George Gibson, executive director at Grove Atlantic, reflects on the process between editor and author during his more than 40 years in the business during a panel at 1:15 p.m. March 29.
“I’m thrilled to be coming to the conference, as it brings together all the constituencies in the book world in a storied location in American letters,” Gibson said.
This year’s participants also include poets Ann Fisher-Wirth, Aimee Nezhukumatathil, Beth Ann Fennelly, Carolyn Hembree, Alison Pelegrin and Rodney Jones; memoirist J. Drew Lanham; biographers Carolyn J. Brown and Ted Geltner; documentary filmmaker Tom Thurman; American studies professor Sharon Monteith; art historian Beth Batton; UM English professor Annette Trefzer; Lisa Lucas, executive director of the National Book Foundation; foodways writer Toni Tipton-Martin; Lee Boudreaux, editorial director of Lee Boudreaux Books; journalist David Shirley; novelists Peter Heller, Beth Macy, Hari Kunzru and Michael Farris Smith; and comedian-writers Trae “The Liberal Redneck” Crowder, Drew Morgan and Corey Ryan Forrester.
On the evening of March 29, the gala opening-night cocktail reception and dinner begins at 6:30 p.m. at the historic Barksdale-Isom House, 1003 Jefferson Ave., with food provided by James Beard award-winning chef John Currence’s Main Event Catering.
The conference is parterning with the University Museum again this year to include a session paired with an art exhibition. On the afternoon of March 30, the museum will host a session with Carolyn J. Brown, who wrote painter Kate Freeman Clark’s biography, art historian Beth Batton, and co-curators of an upcoming exhibition on Freeman’s work, James G. Thomas Jr., associate director of publications at CSSC, and Annette Trefzer, UM associate professor of English.
An opening reception for the exhibition and book signing by Brown will follow the session.

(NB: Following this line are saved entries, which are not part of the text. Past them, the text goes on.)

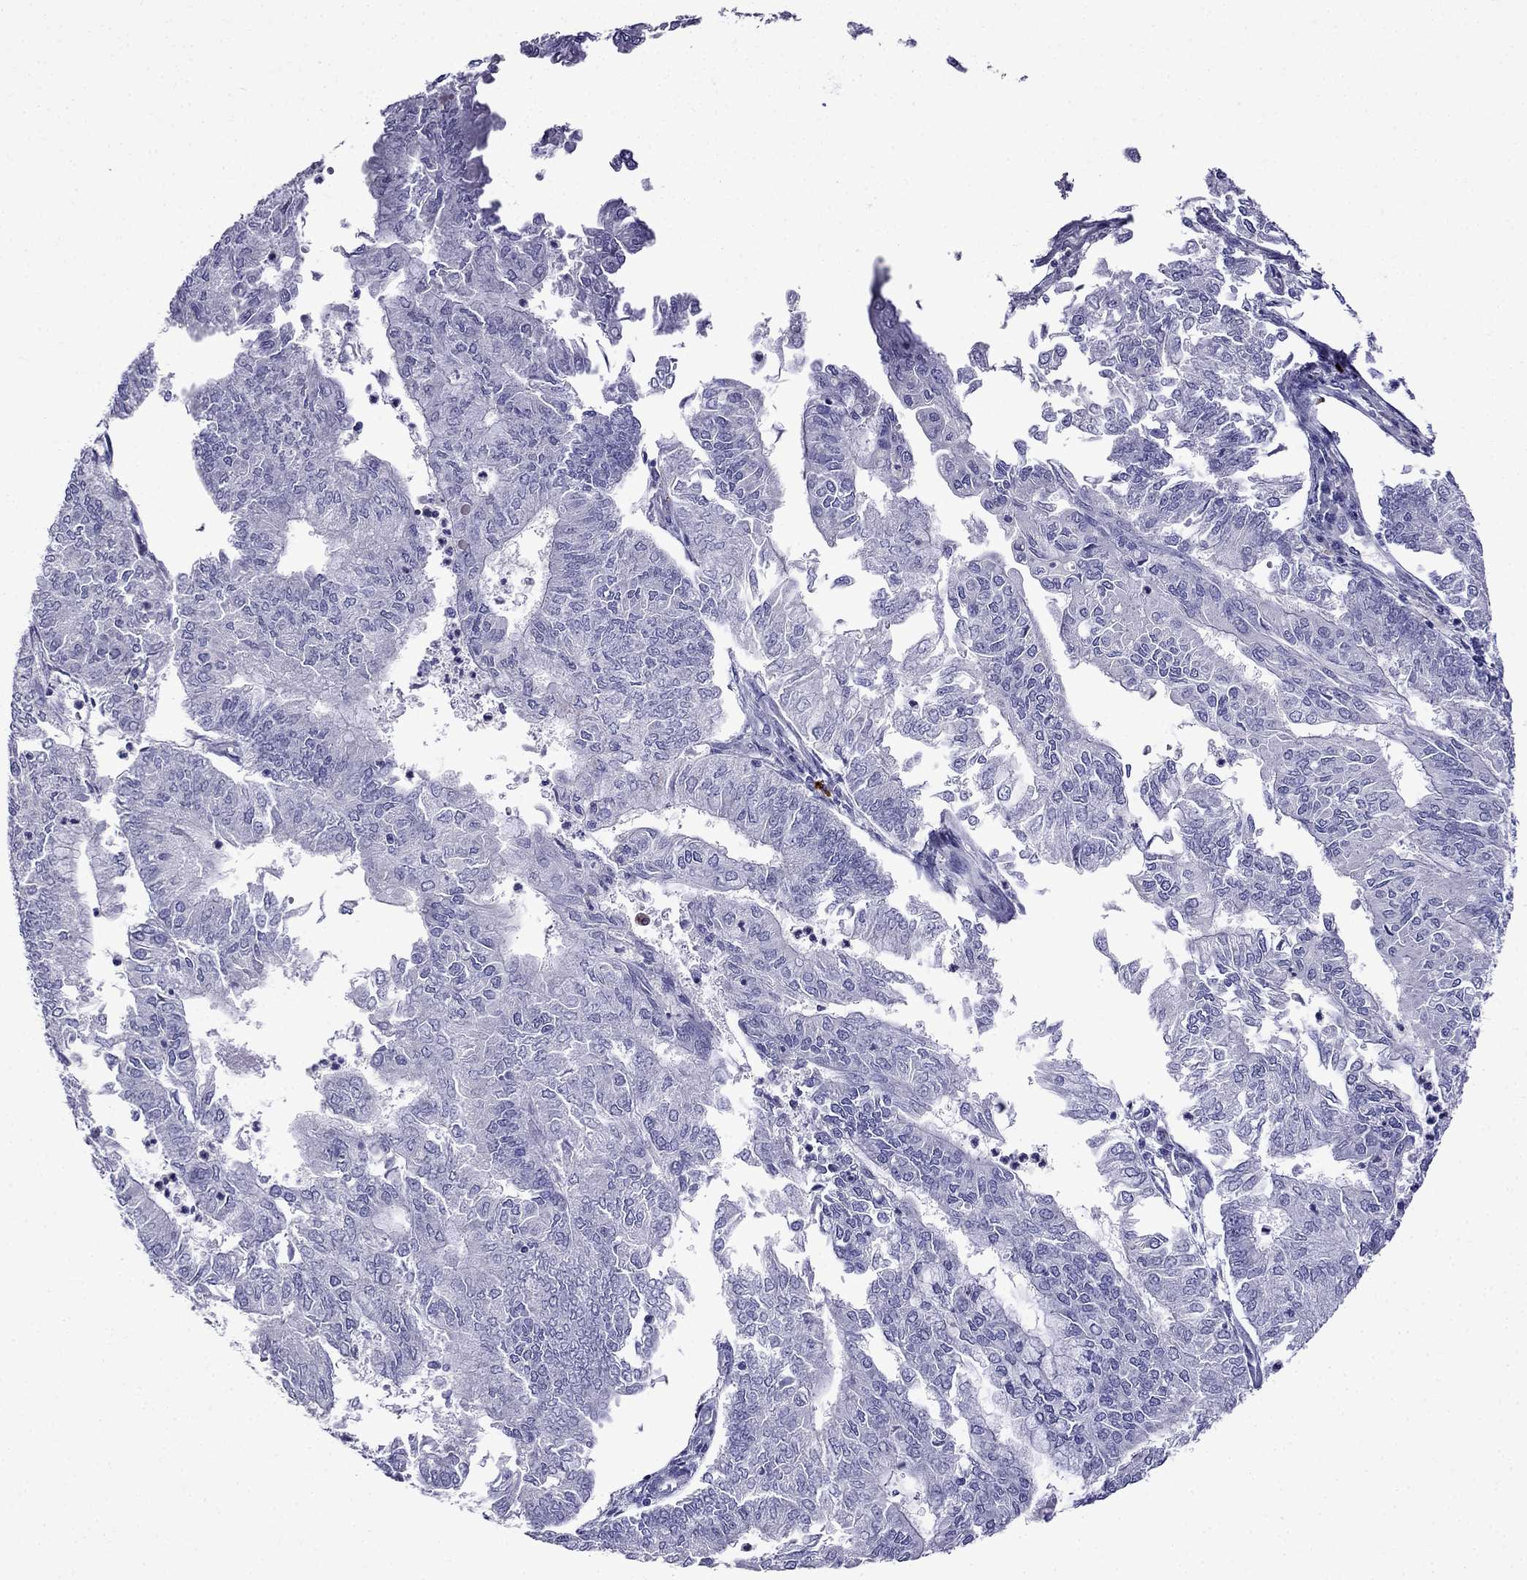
{"staining": {"intensity": "negative", "quantity": "none", "location": "none"}, "tissue": "endometrial cancer", "cell_type": "Tumor cells", "image_type": "cancer", "snomed": [{"axis": "morphology", "description": "Adenocarcinoma, NOS"}, {"axis": "topography", "description": "Endometrium"}], "caption": "Tumor cells are negative for protein expression in human adenocarcinoma (endometrial).", "gene": "PATE1", "patient": {"sex": "female", "age": 59}}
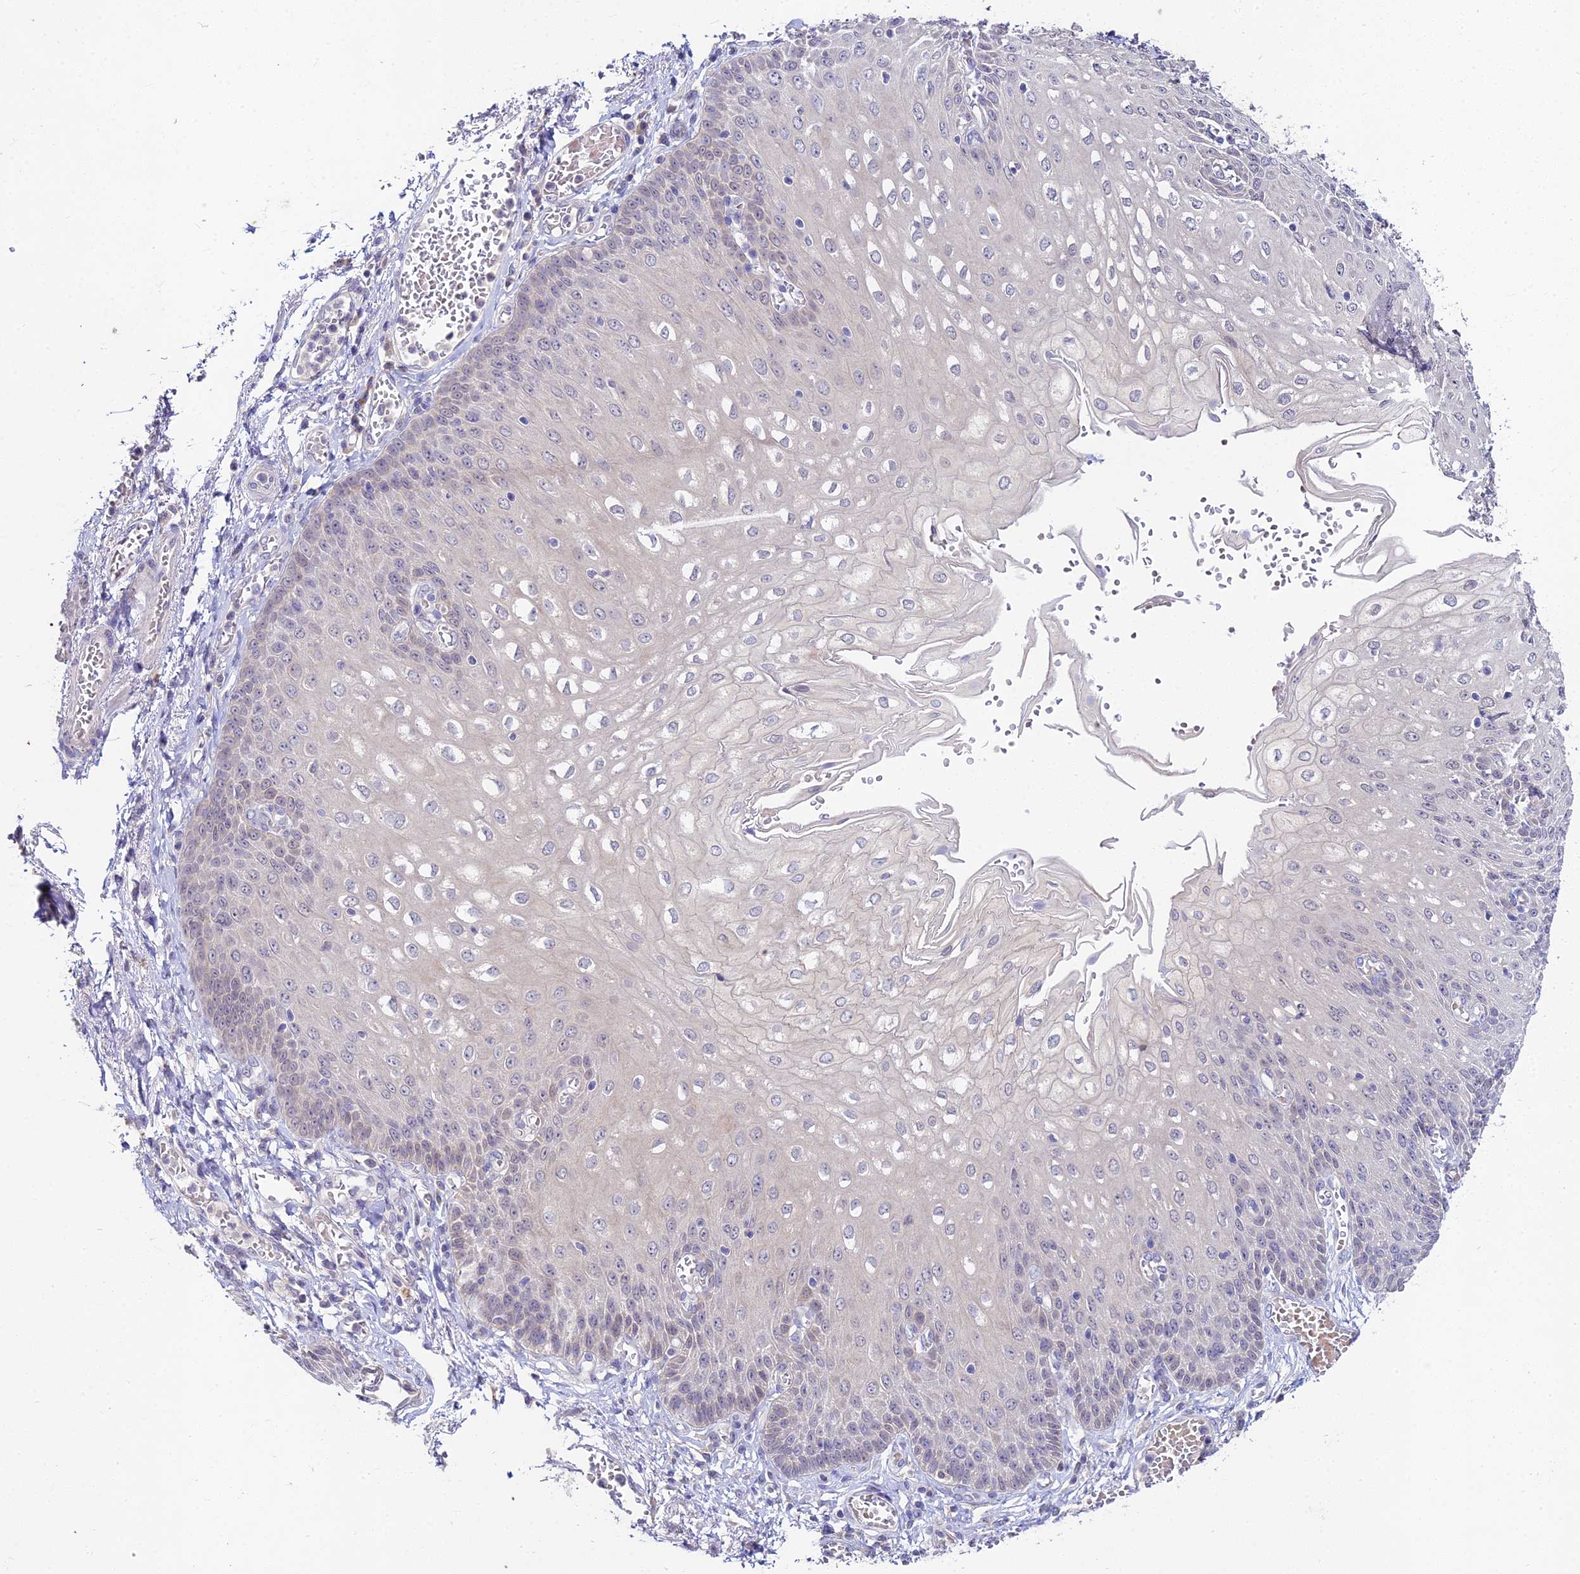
{"staining": {"intensity": "negative", "quantity": "none", "location": "none"}, "tissue": "esophagus", "cell_type": "Squamous epithelial cells", "image_type": "normal", "snomed": [{"axis": "morphology", "description": "Normal tissue, NOS"}, {"axis": "topography", "description": "Esophagus"}], "caption": "An immunohistochemistry (IHC) micrograph of unremarkable esophagus is shown. There is no staining in squamous epithelial cells of esophagus. (Brightfield microscopy of DAB (3,3'-diaminobenzidine) immunohistochemistry (IHC) at high magnification).", "gene": "WDR43", "patient": {"sex": "male", "age": 81}}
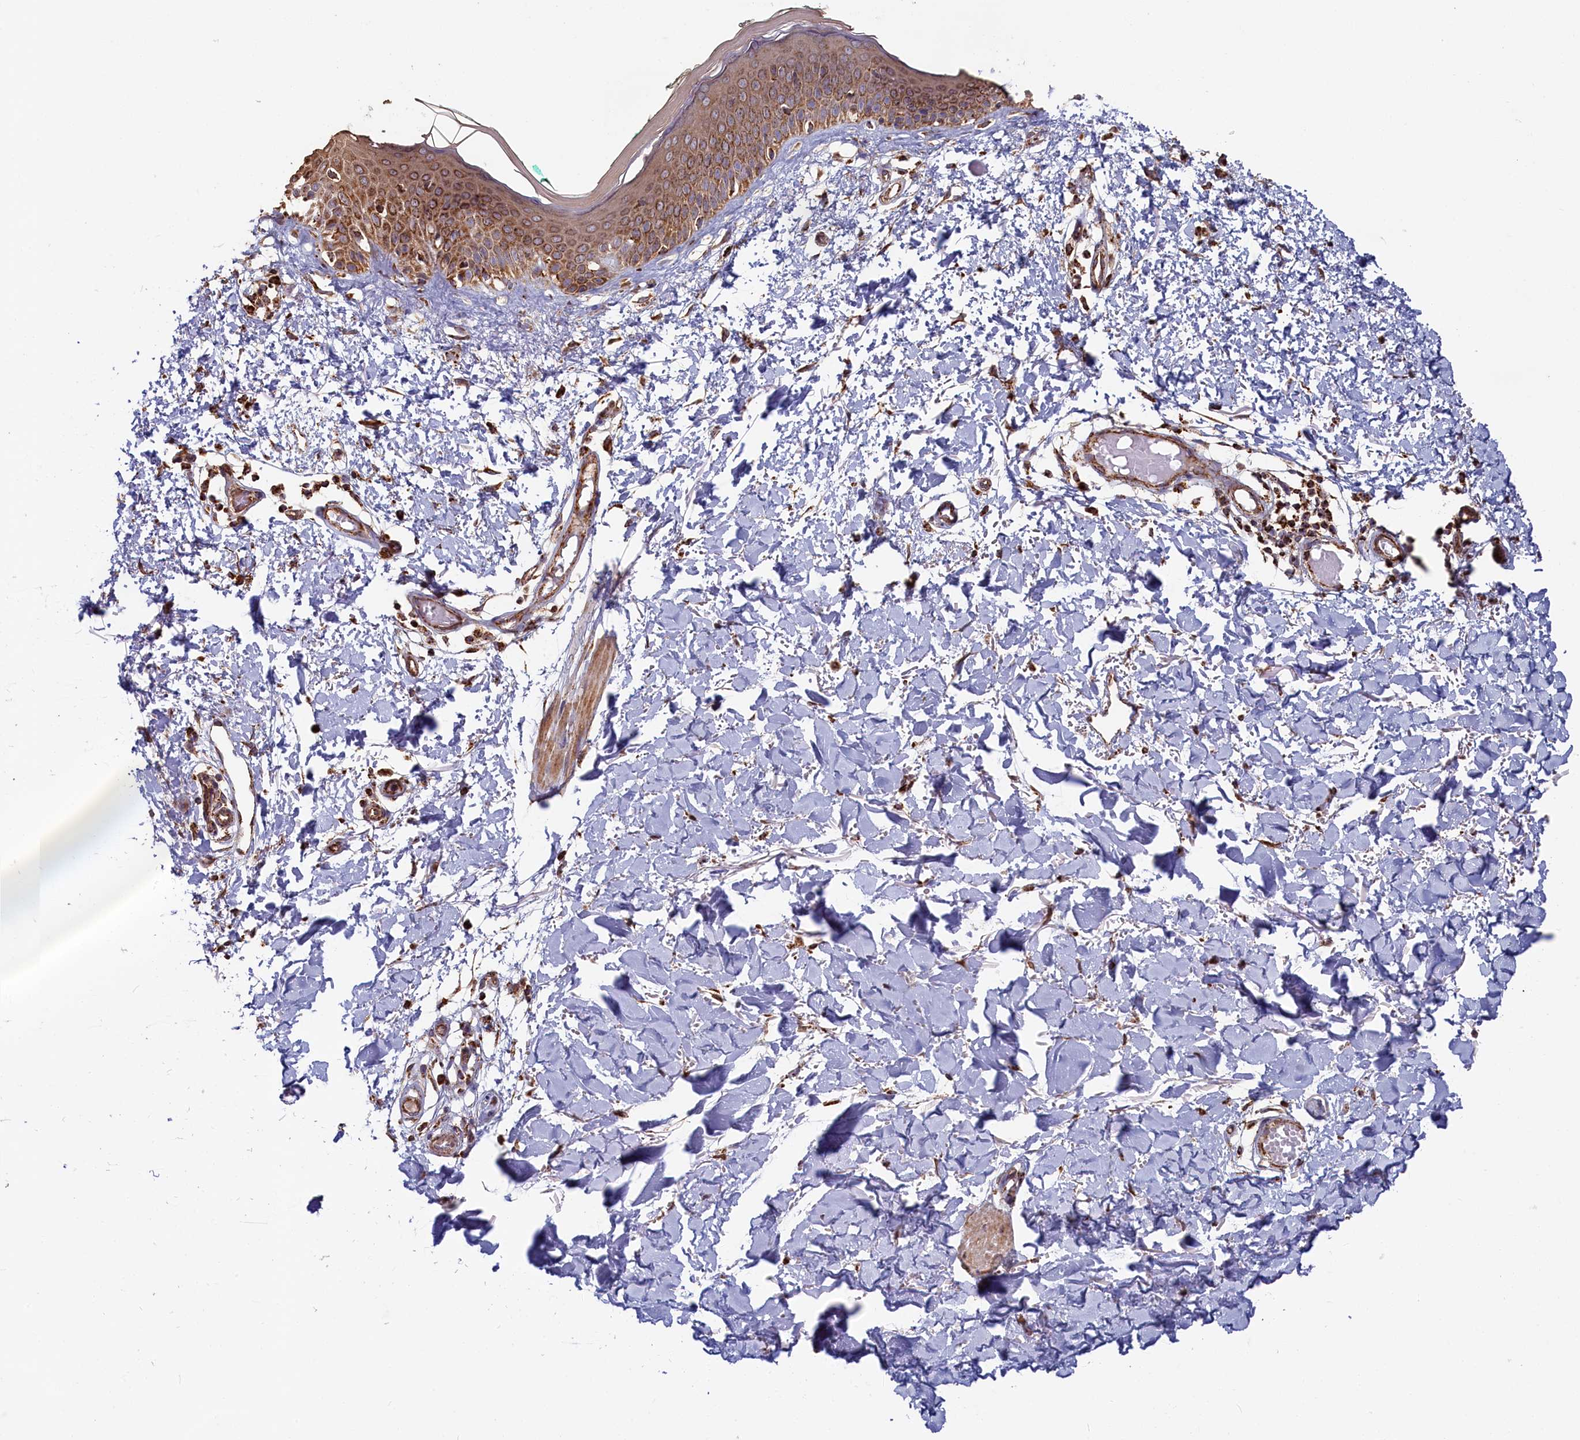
{"staining": {"intensity": "moderate", "quantity": ">75%", "location": "cytoplasmic/membranous"}, "tissue": "skin", "cell_type": "Fibroblasts", "image_type": "normal", "snomed": [{"axis": "morphology", "description": "Normal tissue, NOS"}, {"axis": "topography", "description": "Skin"}], "caption": "Immunohistochemical staining of normal human skin shows >75% levels of moderate cytoplasmic/membranous protein positivity in about >75% of fibroblasts.", "gene": "MACROD1", "patient": {"sex": "male", "age": 62}}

As in years past, Thacker Mountain Radio will host a special Oxford Conference for the Book show at 6 p.m. March 30 at the Lyric Theater, 1006 Van Buren Ave., including conference authors and visiting musicians.
Two new special events are planned for this year. At 8 p.m. March 30, a screening of Tom Thurman’s documentary “Harry Crews: Guilty as Charged” is set for Lamar Hall, Room 129.
On the closing night, the conference brings the wellRED Comedy Tour to the Lyric Theatre. Earlier that day, Trae “The Liberal Redneck” Crowder, Drew Morgan and Corey Ryan Forrester will discuss their new book, “The Liberal Redneck Manifesto.”
The film screening and reading are free, but tickets are required for the comedy show.
The 2017 Children’s Book Festival, held in conjunction with the Oxford Conference for the Book, will be March 31 at the Gertrude C. Ford Center for Performing Arts, with more than 1,200 first-graders and fifth-graders from the schools of Lafayette County and Oxford in attendance. Chris Van Dusen, author of “If I Built a Car,” will present at 9 a.m. for the first-graders, and Chris Grabenstein, author of “Escape from Mr. Lemoncello’s Library,” will present at 10:30 a.m. for the fifth-graders.
The Lafayette County Literacy Council sponsors the first-grade program and the Junior Auxiliary of Oxford sponsors the fifth-grade program. All 1,200 children receive a copy of each book.
At noon March 31, the Lafayette County and Oxford Public Library will host a poetry talk and lunch with poet Alison Pelegrin. Both the lunch and talk are free, but reservations are appreciated.
The Oxford Conference for the Book is sponsored by the Center for the Study of Southern Culture, Square Books, University Museum, Lafayette County Literacy Council, J. D. Williams Library, Overby Center for Southern Journalism and Politics, John and Renée Grisham Visiting Writers Fund, Junior Auxiliary of Oxford, and the Lafayette County and Oxford Public Library.
The conference is partially funded by the university, a contribution from the R&B Feder Foundation for the Beaux Arts, grants from the Mississippi Humanities Council and the Mississippi Arts Commission, and promotional support from Visit Oxford.